Ayer Nicolás
Maduro montó un show mediático. Empleó, como trasfondo, la celebración del
octogésimo primer aniversario de la Guardia Nacional, cuyo “honor ni se
divisa”. En medio de ese tipo de cadena de radio y televisión, donde no deja de
decir sandeces, hubo una explosión, paró el discurso, y la imagen hegemónica mostró
a los uniformados ”paticas pa´que te quiero”. Hasta el caballo blanco de
Bolívar salió trotando antes de tiempo.
Más tarde Jorge
Rodríguez, el psiquiatra loco y resentido que maneja la información del Estado,
revelaría que hubo algunos guardias heridos –supongo que se atropellarían ellos
mismos en la carrera–, leyó el supuesto mensaje de los responsables del
incidente y señaló que la trama había sido descubierta, en tiempo récord.
Es posible que
dicho espectáculo, de pésimo gusto, haya sido preparado bajó las órdenes de
Ramirín Valdés, el VP Cubano que dirige la Colonia de Venezuela a través del G2
y Padrino López. Si así fue, revela que Ramirín, a sus noventa y dele, ya esta
chocho y no da para más. Porque, a los narco–gobernantes y a sus amos, les
salió el tiro por la culata, ya que nadie en su sano juicio les cree el cuento.

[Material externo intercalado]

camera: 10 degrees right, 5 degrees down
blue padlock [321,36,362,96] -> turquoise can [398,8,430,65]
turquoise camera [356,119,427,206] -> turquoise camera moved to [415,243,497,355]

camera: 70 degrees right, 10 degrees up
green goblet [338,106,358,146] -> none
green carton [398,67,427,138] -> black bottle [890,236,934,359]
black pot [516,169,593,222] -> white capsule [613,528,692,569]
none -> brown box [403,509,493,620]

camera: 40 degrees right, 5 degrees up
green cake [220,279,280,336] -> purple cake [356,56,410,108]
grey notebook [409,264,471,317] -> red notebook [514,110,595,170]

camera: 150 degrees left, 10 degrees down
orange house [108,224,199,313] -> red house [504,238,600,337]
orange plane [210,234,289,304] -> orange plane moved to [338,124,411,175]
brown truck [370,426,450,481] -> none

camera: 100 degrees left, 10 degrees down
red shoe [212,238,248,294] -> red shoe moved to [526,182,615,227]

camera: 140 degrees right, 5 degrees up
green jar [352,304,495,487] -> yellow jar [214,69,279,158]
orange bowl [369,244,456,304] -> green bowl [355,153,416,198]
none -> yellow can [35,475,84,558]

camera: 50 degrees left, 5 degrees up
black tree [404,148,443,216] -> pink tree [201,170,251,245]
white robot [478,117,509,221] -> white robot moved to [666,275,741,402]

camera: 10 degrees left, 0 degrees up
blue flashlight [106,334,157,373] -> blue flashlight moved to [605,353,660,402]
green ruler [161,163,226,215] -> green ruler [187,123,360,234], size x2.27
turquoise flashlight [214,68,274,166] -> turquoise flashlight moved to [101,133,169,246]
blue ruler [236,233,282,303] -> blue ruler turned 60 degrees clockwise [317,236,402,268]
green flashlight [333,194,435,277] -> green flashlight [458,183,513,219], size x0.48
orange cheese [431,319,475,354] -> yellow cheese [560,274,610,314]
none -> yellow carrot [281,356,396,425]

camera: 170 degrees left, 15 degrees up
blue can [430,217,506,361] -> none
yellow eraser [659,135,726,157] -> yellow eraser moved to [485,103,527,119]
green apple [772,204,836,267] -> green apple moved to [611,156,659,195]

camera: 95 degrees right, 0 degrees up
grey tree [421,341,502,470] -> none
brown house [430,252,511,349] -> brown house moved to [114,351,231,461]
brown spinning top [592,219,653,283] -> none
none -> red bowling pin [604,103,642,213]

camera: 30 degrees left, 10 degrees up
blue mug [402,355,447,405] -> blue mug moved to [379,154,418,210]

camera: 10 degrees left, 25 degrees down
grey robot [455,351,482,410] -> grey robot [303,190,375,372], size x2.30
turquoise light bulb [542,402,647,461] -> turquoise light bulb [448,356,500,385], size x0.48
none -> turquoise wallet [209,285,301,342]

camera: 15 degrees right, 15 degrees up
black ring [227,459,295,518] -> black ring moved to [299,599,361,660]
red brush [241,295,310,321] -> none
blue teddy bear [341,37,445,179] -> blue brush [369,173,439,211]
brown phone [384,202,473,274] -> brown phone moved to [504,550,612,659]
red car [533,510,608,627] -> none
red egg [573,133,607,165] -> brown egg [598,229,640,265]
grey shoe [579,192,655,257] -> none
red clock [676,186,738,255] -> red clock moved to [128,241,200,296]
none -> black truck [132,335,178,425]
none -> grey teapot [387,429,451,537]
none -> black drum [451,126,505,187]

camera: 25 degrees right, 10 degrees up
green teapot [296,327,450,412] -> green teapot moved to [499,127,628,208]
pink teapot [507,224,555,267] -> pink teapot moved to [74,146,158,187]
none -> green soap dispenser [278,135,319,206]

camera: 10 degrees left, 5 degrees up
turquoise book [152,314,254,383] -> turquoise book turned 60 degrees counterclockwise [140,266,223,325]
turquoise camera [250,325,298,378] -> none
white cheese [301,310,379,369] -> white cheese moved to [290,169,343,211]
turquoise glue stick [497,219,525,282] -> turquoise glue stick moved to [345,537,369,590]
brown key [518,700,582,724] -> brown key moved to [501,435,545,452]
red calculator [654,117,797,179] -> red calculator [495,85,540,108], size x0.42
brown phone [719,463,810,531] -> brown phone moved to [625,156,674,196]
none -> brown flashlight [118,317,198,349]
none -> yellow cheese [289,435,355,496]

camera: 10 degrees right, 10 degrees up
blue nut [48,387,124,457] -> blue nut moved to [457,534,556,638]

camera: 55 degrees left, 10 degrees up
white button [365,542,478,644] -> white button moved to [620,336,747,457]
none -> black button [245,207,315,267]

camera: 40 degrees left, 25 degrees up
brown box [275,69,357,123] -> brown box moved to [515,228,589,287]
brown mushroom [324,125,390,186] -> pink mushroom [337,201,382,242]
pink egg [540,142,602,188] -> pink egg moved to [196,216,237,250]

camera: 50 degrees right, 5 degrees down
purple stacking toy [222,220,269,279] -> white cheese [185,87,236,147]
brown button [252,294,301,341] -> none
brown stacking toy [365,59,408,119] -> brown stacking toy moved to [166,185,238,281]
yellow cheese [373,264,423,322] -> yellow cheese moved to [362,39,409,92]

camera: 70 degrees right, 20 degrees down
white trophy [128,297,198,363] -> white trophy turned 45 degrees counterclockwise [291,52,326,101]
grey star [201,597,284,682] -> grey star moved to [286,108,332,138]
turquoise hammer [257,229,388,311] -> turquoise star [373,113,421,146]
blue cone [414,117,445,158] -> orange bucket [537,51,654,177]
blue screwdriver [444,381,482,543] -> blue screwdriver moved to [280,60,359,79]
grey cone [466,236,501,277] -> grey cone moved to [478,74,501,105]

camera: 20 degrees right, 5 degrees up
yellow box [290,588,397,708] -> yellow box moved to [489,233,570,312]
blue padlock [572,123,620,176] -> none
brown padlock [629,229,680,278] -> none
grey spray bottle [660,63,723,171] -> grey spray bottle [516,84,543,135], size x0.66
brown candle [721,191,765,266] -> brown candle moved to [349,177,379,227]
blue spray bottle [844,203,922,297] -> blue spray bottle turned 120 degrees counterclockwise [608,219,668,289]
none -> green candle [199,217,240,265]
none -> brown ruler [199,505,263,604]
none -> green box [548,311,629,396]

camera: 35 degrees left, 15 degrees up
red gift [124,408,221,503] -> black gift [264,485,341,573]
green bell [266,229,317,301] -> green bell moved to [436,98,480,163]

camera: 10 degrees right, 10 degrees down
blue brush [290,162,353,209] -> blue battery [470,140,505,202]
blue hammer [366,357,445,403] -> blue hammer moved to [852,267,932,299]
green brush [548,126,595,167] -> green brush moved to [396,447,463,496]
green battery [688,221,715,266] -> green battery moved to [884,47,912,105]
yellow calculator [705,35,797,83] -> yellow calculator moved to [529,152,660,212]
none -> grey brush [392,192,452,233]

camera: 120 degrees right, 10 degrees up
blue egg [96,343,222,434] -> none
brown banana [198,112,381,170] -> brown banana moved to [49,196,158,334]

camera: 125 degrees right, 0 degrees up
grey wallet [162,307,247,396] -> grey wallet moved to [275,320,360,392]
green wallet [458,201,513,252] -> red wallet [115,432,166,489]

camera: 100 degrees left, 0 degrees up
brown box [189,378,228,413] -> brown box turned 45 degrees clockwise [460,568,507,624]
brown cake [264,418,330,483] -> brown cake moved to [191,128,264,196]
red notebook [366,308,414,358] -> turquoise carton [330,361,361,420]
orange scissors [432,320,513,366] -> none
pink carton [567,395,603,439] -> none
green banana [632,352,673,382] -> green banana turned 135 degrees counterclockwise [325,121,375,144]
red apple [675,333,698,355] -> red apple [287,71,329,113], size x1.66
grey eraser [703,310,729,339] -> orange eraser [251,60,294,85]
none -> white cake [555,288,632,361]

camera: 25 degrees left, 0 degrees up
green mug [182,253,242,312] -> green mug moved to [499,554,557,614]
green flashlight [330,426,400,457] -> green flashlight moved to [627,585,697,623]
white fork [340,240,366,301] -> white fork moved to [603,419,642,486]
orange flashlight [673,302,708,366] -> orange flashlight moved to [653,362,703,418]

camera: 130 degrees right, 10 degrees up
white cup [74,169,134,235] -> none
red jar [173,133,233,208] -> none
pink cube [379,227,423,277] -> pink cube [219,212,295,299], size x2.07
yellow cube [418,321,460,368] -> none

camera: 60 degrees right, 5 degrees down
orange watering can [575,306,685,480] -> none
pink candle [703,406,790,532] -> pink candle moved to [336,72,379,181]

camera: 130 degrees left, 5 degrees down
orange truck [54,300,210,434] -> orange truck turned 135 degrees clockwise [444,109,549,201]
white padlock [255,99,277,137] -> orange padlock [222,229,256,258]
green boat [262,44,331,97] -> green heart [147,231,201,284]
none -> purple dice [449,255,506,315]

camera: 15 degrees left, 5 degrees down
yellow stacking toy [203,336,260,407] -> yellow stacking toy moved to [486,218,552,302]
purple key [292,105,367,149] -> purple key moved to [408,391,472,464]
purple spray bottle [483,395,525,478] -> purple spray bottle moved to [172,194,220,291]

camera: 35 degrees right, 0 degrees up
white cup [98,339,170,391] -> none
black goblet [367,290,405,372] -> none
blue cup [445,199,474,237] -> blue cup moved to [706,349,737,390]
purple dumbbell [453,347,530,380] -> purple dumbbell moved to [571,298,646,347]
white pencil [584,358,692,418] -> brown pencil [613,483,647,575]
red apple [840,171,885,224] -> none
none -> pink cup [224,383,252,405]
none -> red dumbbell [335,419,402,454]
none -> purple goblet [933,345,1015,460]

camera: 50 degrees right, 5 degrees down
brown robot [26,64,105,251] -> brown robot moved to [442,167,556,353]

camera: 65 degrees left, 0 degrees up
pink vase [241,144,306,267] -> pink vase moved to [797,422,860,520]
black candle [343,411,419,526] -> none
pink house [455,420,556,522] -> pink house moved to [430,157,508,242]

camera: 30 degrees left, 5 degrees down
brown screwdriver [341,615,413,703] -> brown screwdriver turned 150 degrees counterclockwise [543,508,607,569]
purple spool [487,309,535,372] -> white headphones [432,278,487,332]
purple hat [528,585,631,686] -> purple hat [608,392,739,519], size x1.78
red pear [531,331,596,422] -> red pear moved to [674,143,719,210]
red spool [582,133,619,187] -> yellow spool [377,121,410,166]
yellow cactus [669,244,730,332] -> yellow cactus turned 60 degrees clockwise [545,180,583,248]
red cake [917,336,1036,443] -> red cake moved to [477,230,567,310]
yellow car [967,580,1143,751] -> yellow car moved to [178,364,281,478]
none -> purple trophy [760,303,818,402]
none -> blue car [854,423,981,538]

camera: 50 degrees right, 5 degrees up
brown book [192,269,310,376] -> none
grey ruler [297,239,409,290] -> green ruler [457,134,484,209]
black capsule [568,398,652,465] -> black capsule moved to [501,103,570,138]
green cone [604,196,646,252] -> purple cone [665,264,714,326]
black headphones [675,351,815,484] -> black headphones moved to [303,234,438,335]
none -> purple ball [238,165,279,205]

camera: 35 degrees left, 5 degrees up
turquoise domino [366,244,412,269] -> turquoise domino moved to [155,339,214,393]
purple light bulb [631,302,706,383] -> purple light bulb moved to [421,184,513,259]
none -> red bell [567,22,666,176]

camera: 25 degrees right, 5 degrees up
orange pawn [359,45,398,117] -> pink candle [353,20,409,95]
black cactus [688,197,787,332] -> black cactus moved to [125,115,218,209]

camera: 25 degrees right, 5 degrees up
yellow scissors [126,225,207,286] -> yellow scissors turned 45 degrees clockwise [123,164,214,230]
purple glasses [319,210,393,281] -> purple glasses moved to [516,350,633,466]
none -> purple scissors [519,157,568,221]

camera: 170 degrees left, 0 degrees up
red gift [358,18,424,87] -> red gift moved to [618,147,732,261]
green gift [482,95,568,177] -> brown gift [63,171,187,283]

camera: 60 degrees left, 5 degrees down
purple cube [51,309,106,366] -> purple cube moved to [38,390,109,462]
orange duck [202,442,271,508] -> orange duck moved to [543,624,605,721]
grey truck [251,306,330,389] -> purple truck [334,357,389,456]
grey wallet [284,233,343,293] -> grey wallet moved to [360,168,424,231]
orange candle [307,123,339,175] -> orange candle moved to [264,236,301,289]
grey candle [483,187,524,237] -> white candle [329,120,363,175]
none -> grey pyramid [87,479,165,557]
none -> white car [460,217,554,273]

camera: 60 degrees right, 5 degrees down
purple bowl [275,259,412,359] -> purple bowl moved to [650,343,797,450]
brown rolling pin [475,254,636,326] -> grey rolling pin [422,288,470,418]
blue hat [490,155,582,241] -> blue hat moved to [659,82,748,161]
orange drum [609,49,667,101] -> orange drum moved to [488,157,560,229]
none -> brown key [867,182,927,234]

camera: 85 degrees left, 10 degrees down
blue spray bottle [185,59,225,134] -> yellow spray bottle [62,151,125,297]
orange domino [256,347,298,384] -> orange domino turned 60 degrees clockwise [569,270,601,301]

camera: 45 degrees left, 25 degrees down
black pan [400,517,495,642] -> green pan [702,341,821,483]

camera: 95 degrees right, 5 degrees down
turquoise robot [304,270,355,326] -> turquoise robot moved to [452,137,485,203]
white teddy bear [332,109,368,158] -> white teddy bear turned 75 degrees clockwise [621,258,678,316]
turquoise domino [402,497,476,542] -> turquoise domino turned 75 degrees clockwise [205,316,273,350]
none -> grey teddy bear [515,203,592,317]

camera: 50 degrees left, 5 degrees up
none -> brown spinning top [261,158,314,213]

Y si alguno lo creyese, se lamentará para sus adentros de que la acción haya
resultado fallida.
En la noche,
Maduro volvió a hablar, asegurando que se había salvado de un atentado, gracias
a la pericia de sus francotiradores, que bajaron dos drones cargados con
explosivos C4. Para lo cual, debieron haber empleado fusiles con silenciadores,
pues sólo se escuchó –y grabó– un solo cohetazo.
Finalmente,
Maduro ayudo a su ex “mejor amigo”, Juanma Santos. El colombiano necesita
reposicionarse, tras las cagadas que ha puesto con las elecciones y las
gestiones de paz con el ELN. Al denunciarlo ante la prensa global como autor
intelectual del presunto atentado, Maduro le pone a competir en la
centroderecha con Álvaro Uribe. O al menos eso cree él, pero los caliches no
tienen nada de huevones.
En fin, quien
observó el lenguaje corporal de Maduro, debe haber visto que actúo como actor
de telenovela, con un apuntador electrónico en la oreja –“chícharo”, como lo
llaman en algunos países de Latinoamérica–, recibiendo instrucciones. Y tocándose
el bigote, con ademanes precisos, para dar los comprendidos.